Hacker News new | ask | show | jobs
by rl3 4180 days ago
For the unfamiliar, this is essentially the line of thinking behind Roko's basilisk.[0]

While a mature superintelligence certainly could consign the human race to a fate of eternal suffering, the likelihood it would actually do this while sparing certain individuals in return for their assistance is infinitesimal.

Therefore, helping bring a superintelligence into existence on this basis is absurd.

Of course, it is possible to think of such collaboration as "rational" in an extremely selfish and perverse way, and only because the potential downside risk is unbounded (i.e. eternal suffering). However, anyone who genuinely subscribes to such a justification would have to be both a sociopath and a card-carrying member of the LessWrong rationality cult.

More realistic scenarios for a malicious superintelligence coming into existence might include:

a) Its creators explicitly imbue it with malicious goals or values.

b) The architecture used is neuromorphic[1] in nature. In humans, sanity is already an extremely fragile thing.

c) Plain old bad luck.

---

[0] http://rationalwiki.org/wiki/Roko%27s_basilisk

[1] http://wiki.lesswrong.com/wiki/Neuromorphic_AI

2 comments

> However, anyone who would genuinely subscribes to such a justification would have to be both a sociopath and a card-carrying member of the LessWrong rationality cult.

At the risk of sounding like sociopathic LessWrong cult apologist (not carrying a card, unfortunately), you're totally misrepresenting LessWrong, peole who participate in that community, their attitude towards Roko's basilisk and unbounded risk situations. Ain't helpful.

What I said was meant to be taken in proper context.

The parent I was replying to was concerned about humans with perverse motivation working to aid a hostile AI takeover. Not as some sort of abstract thought experiment, but literally.

The statement you quoted was a means of countering that, in a literal sense. As in, "who would realistically do such a thing?"

When I was referring to the rationality cult, I did not mean the LessWrong community as a whole, but a small subset that fanatically applies the principles of rationality to their daily lives. Admittedly I could have worded it better.

Also, it was not my intent to imply said people were sociopaths.

The point again is that regardless whether or not the likelihood a mature superintelligence doing so is infinitesimally small (and frankly, we can't know that, but see also below) is irrelevant. What actually affects us is how many people may come to believe that this may be true, and adjust the way they act as a response.

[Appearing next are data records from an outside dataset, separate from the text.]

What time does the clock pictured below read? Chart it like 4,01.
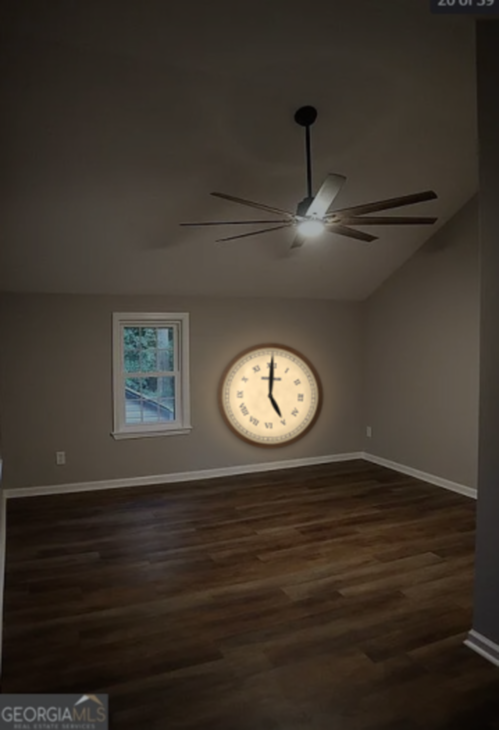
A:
5,00
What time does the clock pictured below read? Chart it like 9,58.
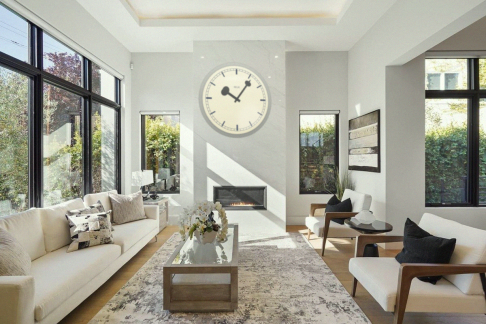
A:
10,06
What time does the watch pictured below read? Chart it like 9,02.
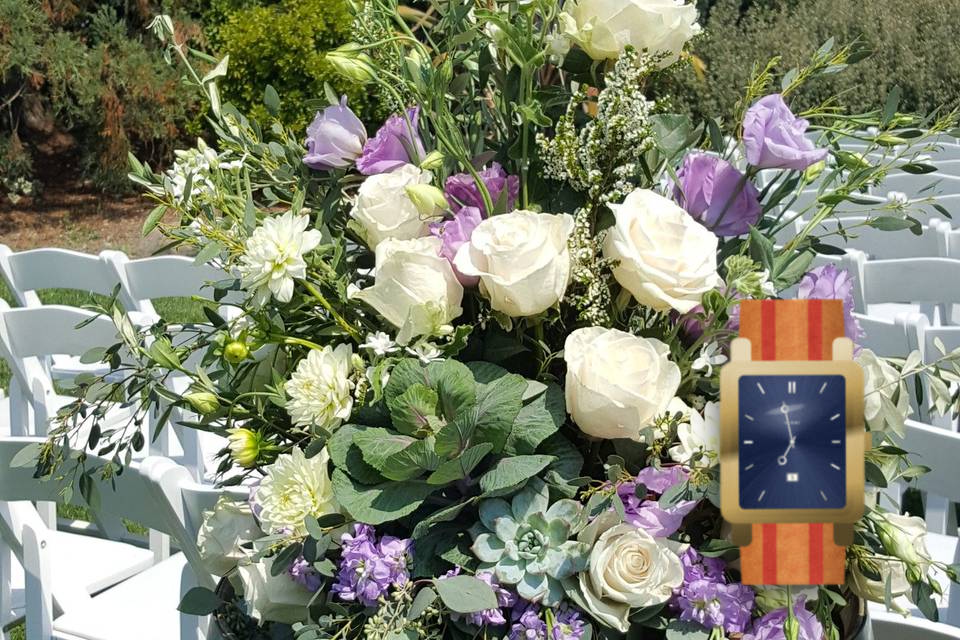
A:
6,58
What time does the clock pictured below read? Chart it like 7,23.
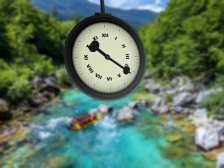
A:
10,21
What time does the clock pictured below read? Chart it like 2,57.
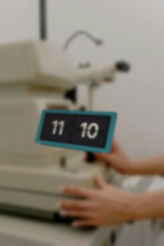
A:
11,10
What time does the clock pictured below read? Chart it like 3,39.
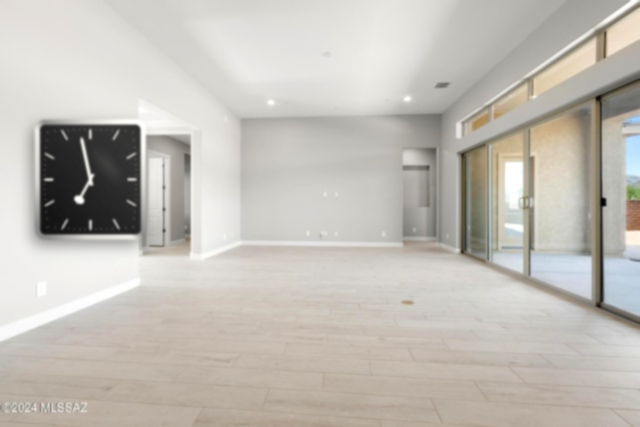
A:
6,58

But you're already changing the argument when assuming a mature super-intelligence. All that is necessary to posit for someone to be concerned about the torture aspect is any set of entities (doesn't even need to be intelligent, though it may take a super-intelligence to create the entities in question) sufficiently capable to run an ancestor simulation of the kind described by the simulation argument, that is willing to use torture, and that is prepared to run enough ancestor simulations to offset "good" simulations.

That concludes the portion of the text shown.